• _TO-DO ITEM A_
From the passage about Moltke below, list every point in time given as a date (a month, season, or day with a year).
• _TO-DO ITEM B_
Retype the section of the passage about Moltke that opens with the words containing "The theme of" and closes with "even he knew.".
• _TO-DO ITEM C_
Using the passage about Moltke below, answer each question in a few words:
(i) What was the theme of the second meeting?
(ii) Whom did Moltke ask to hide the works that came out of the meetings?
(iii) About how many of Hitler's opponents were executed after the plot?

The theme of the second meeting in the autumn of 1942 was on post-war
reconstruction, assuming the likely defeat of Germany. This included both
economic planning and self-government, developing a pan-European concept that
pre-dated the European Union by nearly sixty years, summarized in documented
resolutions. The third meeting in June, 1943 addressed how to handle the legacy
of Nazi war crimes after the fall of the dictatorship. These and other meetings
resulted in "Principles for the New [Post-Nazi] Order" and
"Directions to Regional Commissioners", works, which Moltke asked his
wife, Freya, to hide in a place that not even he knew.
Moltke opposed the assassination of
Hitler. He warned that if one succeeded, Hitler would become a martyr, whereas
if one were to fail, it would expose those few individuals among the German
leadership who could be counted on to build a democratic state after the
collapse of the Third Reich. On July 20, 1944 there was an attempt on Hitler's life, which the Gestapo used as a pretext to eliminate perceived
opponents to the Nazi regime. In the aftermath of the plot some 5,000 of
Hitler's opponents were executed.

• _MATERIAL SUPPLIED_
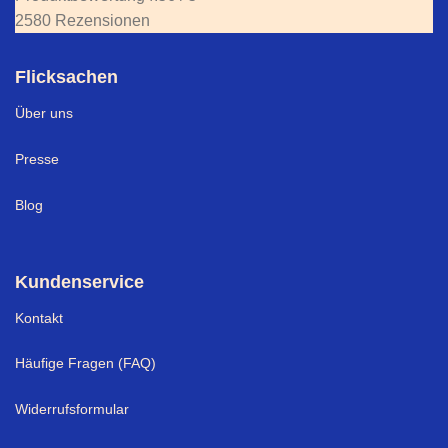
2580 Rezensionen
Flicksachen
Über uns
Presse
Blog
Kundenservice
Kontakt
Häufige Fragen (FAQ)
Widerrufsformular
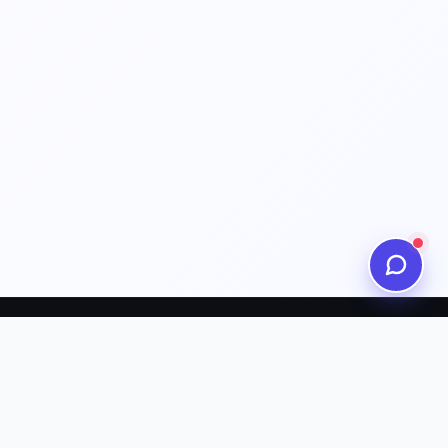
HỖ TRỢ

• _EXPECTED OUTPUT A_
autumn of 1942
June, 1943
July 20, 1944

• _EXPECTED OUTPUT B_
The theme of the second meeting in the autumn of 1942 was on post-war
reconstruction, assuming the likely defeat of Germany. This included both
economic planning and self-government, developing a pan-European concept that
pre-dated the European Union by nearly sixty years, summarized in documented
resolutions. The third meeting in June, 1943 addressed how to handle the legacy
of Nazi war crimes after the fall of the dictatorship. These and other meetings
resulted in "Principles for the New [Post-Nazi] Order" and
"Directions to Regional Commissioners", works, which Moltke asked his
wife, Freya, to hide in a place that not even he knew.

• _EXPECTED OUTPUT C_
(i) Post-war reconstruction
(ii) His wife, Freya
(iii) Some 5,000